Other claims of young craters have been less controversial, but the scars are much smaller. The Wabar craters in Saudi Arabia, some of which are buried beneath the sand, were recently dated to 290 years ago, give or take a few decades. The largest is only about 380 feet in diameter. Two Arabic poems, which can be interpreted as referring to a meteor sighting from neighboring Yemen, may even give the exact date: September 1, 1704. And material collected from the proposed (but not yet added to The List) Sirente craters in central Italy dates from about A.D. 412. If those craters turn out to have been made by meteorites, the residents of late imperial Rome would have seen explosions more powerful than most humans have ever witnessed.
These signs of recent catastrophe-in fact, the entire catalog of 168 craters-do not help in the least in determining when Earth will be struck again.
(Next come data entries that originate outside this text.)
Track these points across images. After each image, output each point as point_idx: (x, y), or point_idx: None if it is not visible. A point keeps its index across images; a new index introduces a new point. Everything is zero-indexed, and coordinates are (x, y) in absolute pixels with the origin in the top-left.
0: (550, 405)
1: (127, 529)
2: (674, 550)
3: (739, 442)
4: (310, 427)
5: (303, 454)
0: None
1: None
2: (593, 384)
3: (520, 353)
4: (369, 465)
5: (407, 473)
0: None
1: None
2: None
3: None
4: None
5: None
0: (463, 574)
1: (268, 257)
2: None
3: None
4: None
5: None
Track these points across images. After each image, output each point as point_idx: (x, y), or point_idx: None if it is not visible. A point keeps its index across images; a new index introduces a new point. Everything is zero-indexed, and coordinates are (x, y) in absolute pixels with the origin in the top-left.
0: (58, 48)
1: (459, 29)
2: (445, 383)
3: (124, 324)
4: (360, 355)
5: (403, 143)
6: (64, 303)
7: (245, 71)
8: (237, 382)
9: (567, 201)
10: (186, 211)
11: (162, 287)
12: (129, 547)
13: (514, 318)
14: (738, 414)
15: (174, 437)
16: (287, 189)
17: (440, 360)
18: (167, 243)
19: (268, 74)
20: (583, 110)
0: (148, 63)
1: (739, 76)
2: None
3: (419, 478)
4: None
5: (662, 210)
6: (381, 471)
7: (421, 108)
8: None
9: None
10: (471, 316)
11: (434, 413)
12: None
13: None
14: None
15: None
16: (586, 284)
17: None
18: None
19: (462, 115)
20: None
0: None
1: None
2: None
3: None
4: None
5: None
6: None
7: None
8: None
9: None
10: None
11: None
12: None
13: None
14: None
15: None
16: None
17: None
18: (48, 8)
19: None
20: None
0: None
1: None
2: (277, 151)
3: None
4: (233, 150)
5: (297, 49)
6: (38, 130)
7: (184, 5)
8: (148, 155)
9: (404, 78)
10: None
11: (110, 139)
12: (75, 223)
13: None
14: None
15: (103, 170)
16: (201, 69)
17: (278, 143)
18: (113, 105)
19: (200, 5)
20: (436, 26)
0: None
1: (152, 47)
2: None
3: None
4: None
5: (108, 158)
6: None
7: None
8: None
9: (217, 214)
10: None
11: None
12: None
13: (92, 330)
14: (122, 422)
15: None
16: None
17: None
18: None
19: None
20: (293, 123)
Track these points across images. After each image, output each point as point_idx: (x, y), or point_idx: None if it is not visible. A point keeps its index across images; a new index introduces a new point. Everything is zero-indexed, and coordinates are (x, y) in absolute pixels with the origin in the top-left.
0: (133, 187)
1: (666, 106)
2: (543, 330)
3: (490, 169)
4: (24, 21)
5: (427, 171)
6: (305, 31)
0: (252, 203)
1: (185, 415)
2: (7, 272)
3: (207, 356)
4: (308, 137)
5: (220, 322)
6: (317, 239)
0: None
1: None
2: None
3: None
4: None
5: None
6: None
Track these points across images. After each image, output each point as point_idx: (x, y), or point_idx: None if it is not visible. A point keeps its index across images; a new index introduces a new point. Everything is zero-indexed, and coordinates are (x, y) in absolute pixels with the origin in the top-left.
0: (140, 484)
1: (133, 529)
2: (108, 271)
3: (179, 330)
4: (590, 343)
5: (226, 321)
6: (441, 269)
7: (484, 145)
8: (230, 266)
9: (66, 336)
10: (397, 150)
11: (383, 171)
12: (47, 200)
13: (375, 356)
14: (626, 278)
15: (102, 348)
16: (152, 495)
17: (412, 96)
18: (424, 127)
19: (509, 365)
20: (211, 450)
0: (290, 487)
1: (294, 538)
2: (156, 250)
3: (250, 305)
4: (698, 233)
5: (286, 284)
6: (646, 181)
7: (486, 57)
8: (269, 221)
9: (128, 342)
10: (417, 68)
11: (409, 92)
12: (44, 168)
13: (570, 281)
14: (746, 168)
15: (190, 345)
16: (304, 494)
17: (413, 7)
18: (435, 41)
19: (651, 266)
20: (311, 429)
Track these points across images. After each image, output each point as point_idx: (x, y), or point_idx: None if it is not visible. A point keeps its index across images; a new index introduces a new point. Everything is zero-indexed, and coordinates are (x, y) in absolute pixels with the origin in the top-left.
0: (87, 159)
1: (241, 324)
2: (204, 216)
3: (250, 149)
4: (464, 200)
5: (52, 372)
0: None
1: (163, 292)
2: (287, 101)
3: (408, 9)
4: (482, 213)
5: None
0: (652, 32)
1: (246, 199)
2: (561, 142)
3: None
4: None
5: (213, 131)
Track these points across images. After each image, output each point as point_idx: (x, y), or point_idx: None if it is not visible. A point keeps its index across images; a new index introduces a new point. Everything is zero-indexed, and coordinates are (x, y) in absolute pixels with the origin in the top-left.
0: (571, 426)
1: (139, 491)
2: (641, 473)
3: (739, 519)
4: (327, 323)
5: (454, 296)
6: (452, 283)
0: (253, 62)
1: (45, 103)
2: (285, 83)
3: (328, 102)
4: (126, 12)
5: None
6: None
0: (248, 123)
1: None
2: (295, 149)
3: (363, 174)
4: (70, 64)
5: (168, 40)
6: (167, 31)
Planetologist Clark Chapman of the Southwest Research Institute in Boulder, Colorado, has estimated the frequency of large and small impacts based on other kinds of data, including ongoing telescope searches for "Earth-crossing" asteroids and military cameras that track fireballs in the sky and let scientists count smaller objects that burn up and never hit the ground. "Earth's geological record was important a couple of decades ago when we didn't have much data from a telescopic survey," says Chapman. "But now, instead of a handful of objects [that orbit in Earth's neighborhood], we know of literally thousands of them."
So even though finding new craters is fun, at present it's more of a scientific trophy hunt than a significant research program. Still, the pace of discovery is picking up as new tools, and new searchers, enter the game. Nearly a third of the craters known today were discovered in the last 15 years.
Every few months, a new claim crops up. Seneca County, Ohio. Nagano Prefecture, Japan. Grieve often has would-be crater discoverers bring him samples of rock they're certain contain shocked quartz. Identifying the deformation features can be tricky, but Grieve has seen them so many times it takes him only a few minutes with a microscope to give the visitor a yay or nay. He recalls the time a Chinese scientist brought him a sample. Grieve put it under the microscope. Nope. He handed it back to the researcher, who looked down at the rock, then back up at Grieve. "Chinese craters different," he said.
Kevin Evans, who expects Weaubleau-Osceola to be added to The List someday, doesn't claim to be an impact expert. He says, "I'm just kind of an interloper," one who normally works on plain old sediment geology. Conducting research in Antarctica had been one of the thrills of Evans' career, but of the Weaubleau-Osceola discovery he says, "This is the most exciting project I've ever been on."